Niche systems will be added to the `sample-data-not-used` directory. Old systems in `sample-data` will also be moved to `sample-data-not-used` when they eventually become irrelevant. Systems in this directory will not be used to generate the kernel module blacklist, however their information will be available for the public just in case someone may find it helpful. You can still generate your own blacklist according to your liking.

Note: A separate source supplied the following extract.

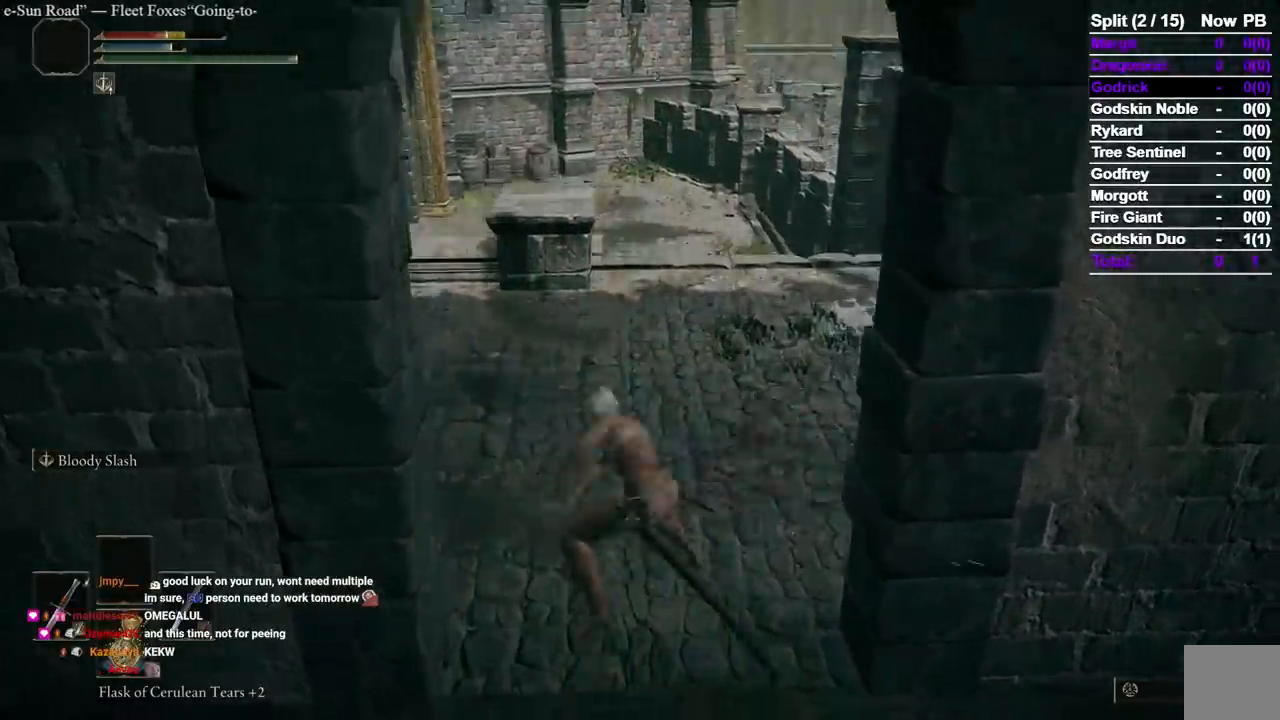
{"dt_ms": 500, "buttons": [], "left_stick": "up", "right_stick": "center", "events": []}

## Generate your own blacklist

- Follow the instructions above get the list of availble and necessary kernel modules on each of your system.
- Put your data in the appropriate directories in `sample-data`.
- Adjust the filter list in `kmod-filter-start` and `kmod-filter-all`. Kernel modules with a name starting with a string inside `kmod-filter-start` will be removed from the blacklist. Likewise, kernel modules with a name containing the a string inside `kmod-filter-all` will also be removed from the blacklist.
- Run `generate-kmod-blacklist-aggregate`. The generated blacklist will be put in `etc/modprobe.d`.

Alternatively, if you only want to generate a blacklist for 1 specific running system, you can use `generate-kmod-blacklist` instead. Note that this will not apply the whitelist in `kmod-filter-start` and `kmod-filter-all`.